How common are Retired Sectors on a NEW drive?

I just got my drive at the end of November 2012 (Thanksgiving / Black Friday sale). SanDisk Extreme 240GB.

I brought it home, updated the firmware, and started using it with Windows.

After some time, I went and then booted into Linux - I got a SMART error that said the drive may be failing, as SMART had recorded Reallocated Sectors.

When I booted back to Windows, I loaded the SanDisk SSD Toolbox, and sure enough it said I had 1 Retired Block already.

It lists the threshold for retired blocks as 3, and I already have 1. I went back to the store, but it was already past the 30 day exchange window. They told me to contact SanDisk if I think there’s an issue with it.

So, is this a BAD sign? Does SanDisk do RMAs for drives like this?

I mean, it seems to work fine, but a 1/3rd of allowed retired blocks have failed already in the first month of use.

retired blocks are not all that common but they do occur. as long as you have not reached the threshhold which for this drive is 3 it will not be a problem. The drive has a 3 year warranty so if I were you I would just keep a check on it. If you see anotherone you should probably call sandisk support for warranty replacement. 

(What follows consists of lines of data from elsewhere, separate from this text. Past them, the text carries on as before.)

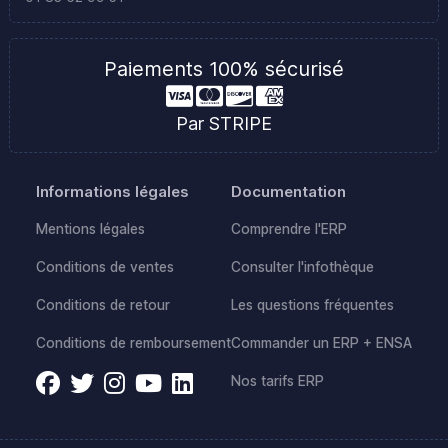
Paiements 100% sécurisé
Par STRIPE
Informations légales
Documentation
Mentions légales
Comprendre l'ERP
Conditions de ventes
Consulter l'infothèque
Conditions de retour
Les questions fréquentes
Conditions de remboursement
Commander un ERP + ENSA
Nos tarifs ERP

A few bad blocks early on in the SSD’s life is generally not a serious problem.

As long as this number doesn’t continue progressing over the next few weeks, it is simply the controller weeding out a few weak NAND blocks.

One of my Sandisk Extreme 240gig drives has a reallocated block with no ill effects.

A Sandisk Extreme 120gig I endurance tested, recorded a few bad blocks with around 20TiB Host Writes, but then went on to write almost 1PiB host writes before dying.